You may note that in non-interactive contexts the hard and soft scope behaviors are identical except that a warning is printed when an implicitly local variable (i.e. not declared with local x ) shadows a global. In interactive contexts, the rules follow a more complex heuristic for the sake of convenience. This is covered in depth in examples that follow.’’

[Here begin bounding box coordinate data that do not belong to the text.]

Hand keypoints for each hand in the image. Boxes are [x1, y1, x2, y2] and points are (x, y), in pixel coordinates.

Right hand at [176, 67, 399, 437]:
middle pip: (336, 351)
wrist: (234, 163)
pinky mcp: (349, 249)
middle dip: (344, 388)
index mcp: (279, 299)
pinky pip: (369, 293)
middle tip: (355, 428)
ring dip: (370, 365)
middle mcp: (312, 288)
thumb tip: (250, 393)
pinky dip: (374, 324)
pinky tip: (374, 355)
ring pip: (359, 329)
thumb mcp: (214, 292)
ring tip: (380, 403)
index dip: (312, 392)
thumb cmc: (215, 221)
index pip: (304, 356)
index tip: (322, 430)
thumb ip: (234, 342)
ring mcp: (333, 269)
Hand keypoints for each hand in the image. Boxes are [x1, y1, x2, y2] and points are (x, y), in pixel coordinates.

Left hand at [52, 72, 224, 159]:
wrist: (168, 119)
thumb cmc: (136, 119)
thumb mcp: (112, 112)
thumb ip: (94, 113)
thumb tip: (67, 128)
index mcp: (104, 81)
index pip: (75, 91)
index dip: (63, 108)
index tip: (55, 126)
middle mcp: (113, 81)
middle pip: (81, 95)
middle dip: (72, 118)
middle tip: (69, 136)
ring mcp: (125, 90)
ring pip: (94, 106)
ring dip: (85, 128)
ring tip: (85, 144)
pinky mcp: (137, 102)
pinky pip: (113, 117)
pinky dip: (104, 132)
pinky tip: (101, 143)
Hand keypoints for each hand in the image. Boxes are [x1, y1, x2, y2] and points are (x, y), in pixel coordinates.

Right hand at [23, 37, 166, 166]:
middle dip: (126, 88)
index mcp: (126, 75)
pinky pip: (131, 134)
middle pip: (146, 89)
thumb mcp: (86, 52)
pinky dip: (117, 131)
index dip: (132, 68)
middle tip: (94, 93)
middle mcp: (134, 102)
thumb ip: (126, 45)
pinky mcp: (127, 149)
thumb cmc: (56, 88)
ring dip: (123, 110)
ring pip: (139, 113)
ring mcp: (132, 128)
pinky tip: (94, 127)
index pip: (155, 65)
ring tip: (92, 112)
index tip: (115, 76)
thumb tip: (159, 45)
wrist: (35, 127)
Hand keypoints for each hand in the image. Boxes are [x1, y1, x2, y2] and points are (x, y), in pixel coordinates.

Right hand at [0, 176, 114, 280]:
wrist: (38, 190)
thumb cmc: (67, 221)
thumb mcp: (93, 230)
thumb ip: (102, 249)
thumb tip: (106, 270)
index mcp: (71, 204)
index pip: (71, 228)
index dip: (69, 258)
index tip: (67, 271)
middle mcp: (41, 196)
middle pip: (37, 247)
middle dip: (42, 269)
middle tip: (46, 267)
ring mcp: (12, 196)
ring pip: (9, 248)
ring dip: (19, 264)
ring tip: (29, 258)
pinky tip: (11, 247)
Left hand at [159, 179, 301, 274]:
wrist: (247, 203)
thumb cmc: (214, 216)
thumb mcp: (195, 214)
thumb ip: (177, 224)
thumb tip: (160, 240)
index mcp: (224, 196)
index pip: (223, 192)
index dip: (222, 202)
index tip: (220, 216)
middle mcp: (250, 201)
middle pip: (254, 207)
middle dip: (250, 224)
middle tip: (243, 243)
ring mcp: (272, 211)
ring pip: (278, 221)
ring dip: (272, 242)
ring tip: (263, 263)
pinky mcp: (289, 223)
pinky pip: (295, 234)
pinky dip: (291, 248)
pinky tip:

I created a file containing the code:

module App

h()=100
hs=[]
for i in 1:3
    function h()
        i
    end
    push!(hs,h)
end
@show [p() for p in hs]
println("global h function $(h())")

end # module

and then did a non-interactive evaluation

julia> using App
[ Info: Precompiling App [4c3466e5-b909-4ae6-bfb7-8e1039e25e36]
[p() for p = hs] = [1, 2, 3]
global h function 100

In this case a new function h() was bound each time through the loop and the global h() was unaffected as @zhaiyusci expected.

1 Like

Great! You reminded me that my concern is related to a scope issue.
I forgot to test my example in a non-interactive environment, but only in a Jupyter notebook.
Interestingly, the soft-local-scope warning is not raised if a function in local scope is redefined, as in Julia 1.7. I am not sure whether it is a pitfall in JuliaLang. But a warning will help.